Citation
Overview
We all know that population vary over time, but also between locations. However, the changes in some locations can be more similar to each other than the changes at other locations, that is the ups and downs over time tend to be more closely matched. This is known as ‘synchrony’, when the population does well at one site, it does well at others, and similarly they tend to dip at the same time. There can be a number of reasons why this might occur, including similar changes in habitat, or weather, or simply populations might be linked by dispersing individuals. Understanding these patterns can help in the design of conservation strategies by helping better target scarce resources to where they might be most effective.
In more detail
While people have looked for, and found, patterns of synchrony in abundance (count) data, demographic data have been overlooked. Bird ringers throughout Europe collect information on productivity and survival through the Constant Effort Sites Scheme, that is ringing in the same sites with the same effort each year.
This paper uses data 995 sites, from 12 countries, to examine patterns of synchrony in each of these two rates. Across the 26 species examined, synchrony in productivity operated over larger spatial scales and was stronger, on average, than synchrony in adult survival rates. However, counter to this, synchrony in the count data was consistently lower than for either productivity and survival, suggesting that productivity and abundance synchrony seem to interact to weaken synchrony in abundance.

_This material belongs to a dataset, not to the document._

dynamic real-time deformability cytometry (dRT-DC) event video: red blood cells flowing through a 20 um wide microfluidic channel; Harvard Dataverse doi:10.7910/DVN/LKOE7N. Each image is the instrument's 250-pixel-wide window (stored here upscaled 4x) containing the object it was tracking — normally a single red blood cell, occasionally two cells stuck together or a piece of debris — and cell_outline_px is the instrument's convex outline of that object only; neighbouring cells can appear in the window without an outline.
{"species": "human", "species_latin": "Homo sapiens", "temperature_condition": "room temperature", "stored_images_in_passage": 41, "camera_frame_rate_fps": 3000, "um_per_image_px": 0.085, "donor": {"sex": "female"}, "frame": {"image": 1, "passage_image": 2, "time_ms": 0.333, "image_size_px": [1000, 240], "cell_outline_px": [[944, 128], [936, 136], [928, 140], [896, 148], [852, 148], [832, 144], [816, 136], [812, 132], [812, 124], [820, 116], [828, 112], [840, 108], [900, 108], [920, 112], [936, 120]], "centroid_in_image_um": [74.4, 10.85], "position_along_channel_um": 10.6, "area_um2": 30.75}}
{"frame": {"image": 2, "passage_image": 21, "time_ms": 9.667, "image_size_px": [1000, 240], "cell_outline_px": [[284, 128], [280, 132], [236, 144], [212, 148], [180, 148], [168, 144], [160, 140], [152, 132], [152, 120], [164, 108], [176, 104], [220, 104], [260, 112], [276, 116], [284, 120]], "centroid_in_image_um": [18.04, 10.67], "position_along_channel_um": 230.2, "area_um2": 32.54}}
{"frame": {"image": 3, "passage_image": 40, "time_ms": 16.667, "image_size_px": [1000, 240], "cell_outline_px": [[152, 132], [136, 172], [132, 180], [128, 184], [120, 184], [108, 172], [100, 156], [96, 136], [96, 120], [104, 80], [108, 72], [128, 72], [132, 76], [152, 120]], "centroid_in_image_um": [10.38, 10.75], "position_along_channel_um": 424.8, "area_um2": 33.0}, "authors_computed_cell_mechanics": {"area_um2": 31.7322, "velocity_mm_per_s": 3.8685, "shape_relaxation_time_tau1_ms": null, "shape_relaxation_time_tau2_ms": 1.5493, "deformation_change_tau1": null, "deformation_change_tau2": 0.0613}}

The relatively strong synchrony in productivity suggests that, during the breeding season, key environmental conditions are correlated over a large proportion of species’ European ranges, for example because of consistent weather conditions occurring over large areas, or more local factors (e.g. agricultural practices) operating in a regionally consistent way. The paper also found that synchrony in populations of resident and migratory species was structured differently indicating they were sensitive to different environmental factors. Understanding the key processes underlying these patterns will be a key next step.
Abstract
Synchronous fluctuations in species' abundance are influenced by synchrony in underlying rates of productivity and survival. However, it remains unclear how rate synchrony varies in space and time, contributes to abundance synchrony, and differs among species. Using long-term annual count (number of adults captured), adult survival and productivity (number of juveniles captured per adult) data for breeding land-birds at ringing sites across Europe, we show that synchrony is strongest and largest scale in productivity and weakest and smallest scale in counts. However, counts fluctuate more synchronously with survival than they do with productivity. These patterns hold for species which do not migrate or only migrate within Europe (European residents) and those migrating to sub-Saharan Africa (sub-Saharan migrants), but the periodicity of productivity and survival synchrony is longer in European residents than in sub-Saharan migrants. This suggests that survival and productivity synchrony may interact to weaken abundance fluctuations but are influenced by environmental drivers operating over differing timescales in European-resident and sub-Saharan-migrant species.
This study was funded by NERC (project NE/T007354/1). This work was financially supported by the Ministry of Culture of the Czech Republic (DKRVO 2024–2028/6.I.a, National Museum of the Czech Republic, 00023272).